■ HOW TO COMPLETE THIS TASK ■
Give a verbatim copy of the data, leaving the pictures out.

■ EXTRACTED MATERIAL ■
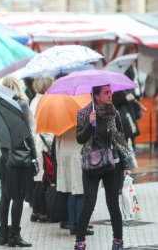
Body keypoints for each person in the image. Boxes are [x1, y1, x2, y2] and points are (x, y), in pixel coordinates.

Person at [74, 85, 135, 250]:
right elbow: (80, 139)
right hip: (91, 165)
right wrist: (89, 123)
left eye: (111, 91)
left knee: (113, 203)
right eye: (106, 92)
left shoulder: (113, 113)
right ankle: (80, 242)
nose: (110, 95)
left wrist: (125, 164)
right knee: (89, 203)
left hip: (112, 165)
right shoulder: (84, 113)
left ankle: (118, 241)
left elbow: (119, 139)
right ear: (96, 96)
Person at [0, 76, 36, 247]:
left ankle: (3, 235)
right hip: (18, 156)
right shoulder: (22, 104)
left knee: (5, 196)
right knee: (18, 197)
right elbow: (27, 132)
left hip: (4, 155)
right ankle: (15, 236)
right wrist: (34, 153)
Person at [55, 127, 94, 236]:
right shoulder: (82, 115)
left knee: (71, 191)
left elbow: (58, 137)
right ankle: (80, 226)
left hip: (64, 152)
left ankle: (72, 224)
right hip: (78, 152)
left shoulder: (61, 116)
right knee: (80, 190)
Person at [29, 76, 54, 223]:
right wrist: (51, 145)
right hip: (43, 145)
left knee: (39, 178)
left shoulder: (34, 101)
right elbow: (46, 127)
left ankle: (37, 211)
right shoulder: (45, 101)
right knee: (44, 179)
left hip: (36, 144)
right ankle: (41, 211)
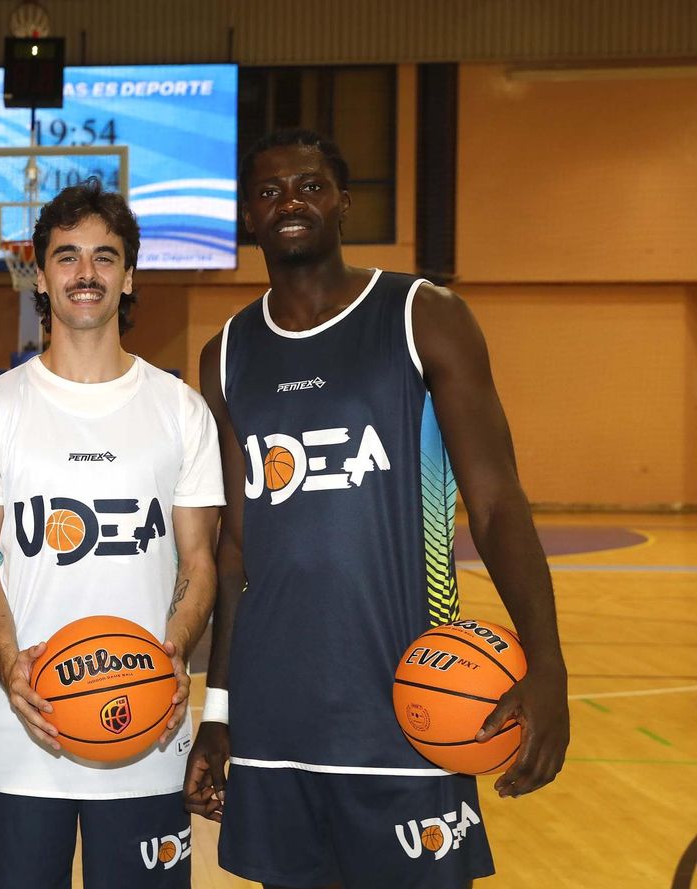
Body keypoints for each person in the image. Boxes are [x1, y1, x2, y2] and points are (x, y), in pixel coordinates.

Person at [184, 130, 570, 888]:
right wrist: (220, 707)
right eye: (268, 192)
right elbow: (235, 550)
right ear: (249, 220)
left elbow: (495, 504)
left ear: (344, 203)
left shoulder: (422, 314)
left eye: (309, 185)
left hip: (413, 703)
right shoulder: (225, 353)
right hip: (275, 716)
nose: (289, 201)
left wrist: (548, 661)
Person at [0, 181, 223, 888]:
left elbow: (198, 559)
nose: (85, 273)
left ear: (129, 275)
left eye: (105, 256)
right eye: (67, 257)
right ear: (40, 272)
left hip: (147, 730)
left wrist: (174, 651)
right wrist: (11, 667)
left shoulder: (181, 410)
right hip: (23, 734)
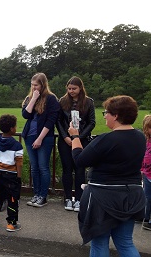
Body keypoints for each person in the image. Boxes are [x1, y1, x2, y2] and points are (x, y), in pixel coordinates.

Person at [69, 95, 145, 256]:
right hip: (131, 196)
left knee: (99, 242)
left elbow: (80, 160)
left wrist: (75, 136)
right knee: (125, 242)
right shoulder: (140, 137)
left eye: (106, 112)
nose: (104, 116)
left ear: (116, 115)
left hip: (104, 197)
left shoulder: (106, 139)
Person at [56, 76, 95, 212]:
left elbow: (91, 122)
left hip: (82, 140)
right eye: (69, 89)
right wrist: (66, 136)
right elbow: (59, 121)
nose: (71, 91)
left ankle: (79, 199)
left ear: (80, 88)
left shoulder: (88, 102)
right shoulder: (62, 101)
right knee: (67, 169)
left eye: (74, 89)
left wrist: (78, 136)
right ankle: (68, 198)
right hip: (65, 141)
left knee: (80, 169)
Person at [22, 73, 59, 207]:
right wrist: (33, 99)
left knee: (43, 167)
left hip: (44, 138)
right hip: (29, 136)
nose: (33, 87)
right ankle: (36, 194)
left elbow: (51, 122)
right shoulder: (30, 98)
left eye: (36, 85)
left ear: (43, 85)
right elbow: (25, 115)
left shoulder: (51, 99)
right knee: (34, 168)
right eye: (31, 85)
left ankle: (43, 196)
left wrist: (40, 139)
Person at [0, 114, 23, 232]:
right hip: (11, 175)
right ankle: (11, 223)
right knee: (12, 199)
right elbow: (19, 163)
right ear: (12, 128)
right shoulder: (17, 145)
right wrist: (19, 176)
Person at [141, 114, 151, 231]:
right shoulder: (146, 141)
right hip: (147, 174)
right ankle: (144, 217)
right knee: (147, 197)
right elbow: (142, 157)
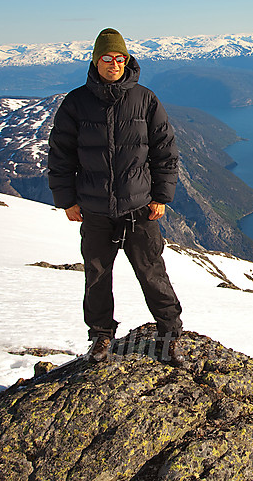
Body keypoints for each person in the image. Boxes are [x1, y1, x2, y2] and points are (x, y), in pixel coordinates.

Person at [47, 27, 183, 364]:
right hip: (94, 211)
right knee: (96, 277)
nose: (113, 63)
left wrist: (161, 196)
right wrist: (67, 200)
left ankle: (169, 335)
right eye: (107, 58)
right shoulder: (76, 103)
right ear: (96, 61)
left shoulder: (145, 99)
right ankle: (100, 338)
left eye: (119, 57)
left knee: (152, 273)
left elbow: (165, 151)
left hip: (140, 209)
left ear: (127, 60)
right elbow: (60, 154)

■ RESULT OF THE EXERCISE ■
Body keypoints for each person in the image. Boxes are [x1, y1, x2, y2] and points are (x, y), in pixel coordinates.

Person at [74, 85, 135, 250]:
right elbow: (80, 139)
right hip: (91, 165)
right wrist: (89, 123)
left eye: (111, 91)
left knee: (113, 203)
right eye: (106, 92)
left shoulder: (113, 113)
right ankle: (80, 242)
nose: (110, 95)
left wrist: (125, 164)
right knee: (89, 203)
left hip: (112, 165)
right shoulder: (84, 113)
left ankle: (118, 241)
left elbow: (119, 139)
right ear: (96, 96)
Person at [0, 76, 36, 247]:
left ankle: (3, 235)
right hip: (18, 156)
right shoulder: (22, 104)
left knee: (5, 196)
right knee: (18, 197)
right elbow: (27, 132)
left hip: (4, 155)
right ankle: (15, 236)
right wrist: (34, 153)
Person at [55, 127, 94, 236]:
right shoulder: (82, 115)
left knee: (71, 191)
left elbow: (58, 137)
right ankle: (80, 226)
left hip: (64, 152)
left ankle: (72, 224)
right hip: (78, 152)
left shoulder: (61, 116)
right knee: (80, 190)
Person at [29, 76, 54, 223]:
right wrist: (51, 145)
right hip: (43, 145)
left knee: (39, 178)
left shoulder: (34, 101)
right elbow: (46, 127)
left ankle: (37, 211)
right shoulder: (45, 101)
right knee: (44, 179)
left hip: (36, 144)
right ankle: (41, 211)
Body keypoints for each person in the image. Boxes are [x1, y1, x2, y2] and points are (x, y), in pixel coordinates.

Person at [184, 130, 570, 888]:
right wrist: (220, 707)
right eye: (268, 192)
right elbow: (235, 550)
right ear: (249, 220)
left elbow: (495, 504)
left ear: (344, 203)
left shoulder: (422, 314)
left eye: (309, 185)
left hip: (413, 703)
right shoulder: (225, 353)
right hip: (275, 716)
nose: (289, 201)
left wrist: (548, 661)
Person at [0, 181, 223, 888]:
left elbow: (198, 559)
nose: (85, 273)
left ear: (129, 275)
left eye: (105, 256)
right eye: (67, 257)
right ear: (40, 272)
left hip: (147, 730)
left wrist: (174, 651)
right wrist: (11, 667)
left shoulder: (181, 410)
right hip: (23, 734)
Body keypoints for each person in the image. Boxes are [x1, y1, x2, y2] and points are (x, y), in pixel coordinates.

Person at [69, 95, 145, 256]:
right hip: (131, 196)
left knee: (99, 242)
left elbow: (80, 160)
left wrist: (75, 136)
right knee: (125, 242)
right shoulder: (140, 137)
left eye: (106, 112)
nose: (104, 116)
left ear: (116, 115)
left hip: (104, 197)
left shoulder: (106, 139)
Person at [56, 76, 95, 212]:
left elbow: (91, 122)
left hip: (82, 140)
right eye: (69, 89)
right wrist: (66, 136)
right elbow: (59, 121)
nose: (71, 91)
left ankle: (79, 199)
left ear: (80, 88)
left shoulder: (88, 102)
right shoulder: (62, 101)
right knee: (67, 169)
left eye: (74, 89)
left wrist: (78, 136)
right ankle: (68, 198)
right hip: (65, 141)
left knee: (80, 169)
Person at [22, 73, 59, 207]:
right wrist: (33, 99)
left knee: (43, 167)
left hip: (44, 138)
right hip: (29, 136)
nose: (33, 87)
right ankle: (36, 194)
left elbow: (51, 122)
right shoulder: (30, 98)
left eye: (36, 85)
left ear: (43, 85)
right elbow: (25, 115)
left shoulder: (51, 99)
right knee: (34, 168)
right eye: (31, 85)
left ankle: (43, 196)
left wrist: (40, 139)
Person at [0, 114, 23, 232]:
right hip: (11, 175)
right ankle: (11, 223)
right knee: (12, 199)
right elbow: (19, 163)
right ear: (12, 128)
right shoulder: (17, 145)
right wrist: (19, 176)
Person at [141, 114, 151, 231]:
right shoulder: (146, 141)
right hip: (147, 174)
right ankle: (144, 217)
right knee: (147, 197)
right elbow: (142, 157)
Body keypoints for each person in the image. Boxes are [x1, y1, x2, y2] and points are (x, y), in pixel coordinates.

Person at [47, 27, 183, 364]:
right hip: (94, 211)
right knee: (96, 277)
nose: (113, 63)
left wrist: (161, 196)
right wrist: (67, 200)
left ankle: (169, 335)
right eye: (107, 58)
right shoulder: (76, 103)
right ear: (96, 61)
left shoulder: (145, 99)
right ankle: (100, 338)
left eye: (119, 57)
left knee: (152, 273)
left elbow: (165, 151)
left hip: (140, 209)
left ear: (127, 60)
right elbow: (60, 154)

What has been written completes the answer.